You could be able to assign a cost to TP, TN, FP, FN. If you can do that, then this is most likely your best way to score your classifier. Averaging the result will lead to your average cost per decision and thus directly tell you which gives you more money. And money should ideally be aligned with other important constraints (e.g. not causing harm to people).

F1-Score ¶

The F1-Score is a combination of precision and recall.
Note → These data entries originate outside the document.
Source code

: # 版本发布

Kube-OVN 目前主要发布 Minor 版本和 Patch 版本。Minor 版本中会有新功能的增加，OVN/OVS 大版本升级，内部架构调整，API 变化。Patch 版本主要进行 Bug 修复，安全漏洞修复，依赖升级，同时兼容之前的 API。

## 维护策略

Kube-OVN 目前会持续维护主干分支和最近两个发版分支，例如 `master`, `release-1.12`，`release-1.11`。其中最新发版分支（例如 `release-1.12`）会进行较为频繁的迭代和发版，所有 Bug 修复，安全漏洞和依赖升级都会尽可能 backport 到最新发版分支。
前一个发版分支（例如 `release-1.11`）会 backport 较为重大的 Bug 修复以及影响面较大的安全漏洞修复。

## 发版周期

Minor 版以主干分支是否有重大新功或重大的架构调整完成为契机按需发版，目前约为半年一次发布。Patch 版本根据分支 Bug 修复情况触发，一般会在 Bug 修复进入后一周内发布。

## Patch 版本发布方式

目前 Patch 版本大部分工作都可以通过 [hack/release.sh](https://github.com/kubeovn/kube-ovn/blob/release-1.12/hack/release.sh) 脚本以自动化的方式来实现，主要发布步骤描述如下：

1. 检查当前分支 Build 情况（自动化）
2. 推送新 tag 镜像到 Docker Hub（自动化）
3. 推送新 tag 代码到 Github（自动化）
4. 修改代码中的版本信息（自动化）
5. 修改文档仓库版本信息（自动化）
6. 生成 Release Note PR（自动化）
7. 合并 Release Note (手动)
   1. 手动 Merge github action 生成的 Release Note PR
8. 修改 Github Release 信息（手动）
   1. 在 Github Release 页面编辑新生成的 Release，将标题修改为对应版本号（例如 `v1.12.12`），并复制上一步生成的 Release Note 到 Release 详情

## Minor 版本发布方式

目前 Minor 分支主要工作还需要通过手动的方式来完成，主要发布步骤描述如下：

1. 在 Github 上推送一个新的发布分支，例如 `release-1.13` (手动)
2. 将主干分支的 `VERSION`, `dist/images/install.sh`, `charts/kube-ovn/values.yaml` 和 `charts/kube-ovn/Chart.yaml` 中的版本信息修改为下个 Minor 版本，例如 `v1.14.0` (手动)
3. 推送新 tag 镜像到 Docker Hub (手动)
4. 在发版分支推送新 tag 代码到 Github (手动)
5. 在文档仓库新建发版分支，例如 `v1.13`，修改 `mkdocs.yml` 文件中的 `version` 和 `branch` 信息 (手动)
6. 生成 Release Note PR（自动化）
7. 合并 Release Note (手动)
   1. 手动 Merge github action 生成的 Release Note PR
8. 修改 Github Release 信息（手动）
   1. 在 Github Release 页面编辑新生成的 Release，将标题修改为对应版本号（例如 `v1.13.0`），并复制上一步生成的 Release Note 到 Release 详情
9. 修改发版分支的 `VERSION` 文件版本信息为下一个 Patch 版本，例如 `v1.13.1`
$$ \begin{align} F_1(C) :&= 2 \cdot \frac{\mathrm{precision} \cdot \mathrm{recall}}{\mathrm{precision} + \mathrm{recall}}\ &= 2 \cdot \frac{\frac{TP}{TP + FP} \cdot \frac{TP}{TP + FN}}{\frac{TP}{TP + FP} + \frac{TP}{TP + FN}}\ &= 2 \cdot \frac{\frac{TP^2}{(TP + FP) (TP + FN)}}{\frac{TP (TP + FN) + TP (TP + FP)}{(TP + FP) (TP + FN)}}\ &= 2 \cdot \frac{TP^2}{TP (TP+FN) + TP(TP+FP)}\ &= \frac{2 \cdot TP}{2 \cdot TP + FN + FP} \end{align} $$

When it fails: The F1-Score does only consider TN indirectly by FP. If you change the dataset, then the F1 score changes as well. Or if you simply change the definition. Let's take the website advertisement case, where you predict if a user is a good target. The confusion matrix is c = {0: {0: 990, 1: 10}, 1: {0: 4000, 1: 5000}} for this case and thus the F1-score is 0.33. Now, if you switch to predicting which users are not interested, the confusion matrix is: c = {0: {0: 5000, 1: 4000}, 1: {0: 10, 1: 990}}

Thus the F1-score is 0.71. Two things are worth mentioning about this:

Although the classifier is essentially the same, the score looks very different.
Both scores do not sum up to 1.

I have absolutely no intuition what a good F1 score is in different scenarios. Although I prefer having only one score for evaluating my machine learning systems, I usually also want to have a bit of intuition what this means.

ROC Curve ¶

The ROC curve is a graphical plot that shows how a binary classifier changes when a threshold value is changed.

Final Notes ¶

Think about the smoke detector case. We don't have a positive example here, so we can't estimate the classifiers quality on it. Please note that there is literature about estimating the probability of a rare event - even if you have never observed it. But estimating the probability in general is something different then classifying it - for the classification part you need to know some characteristics of the event.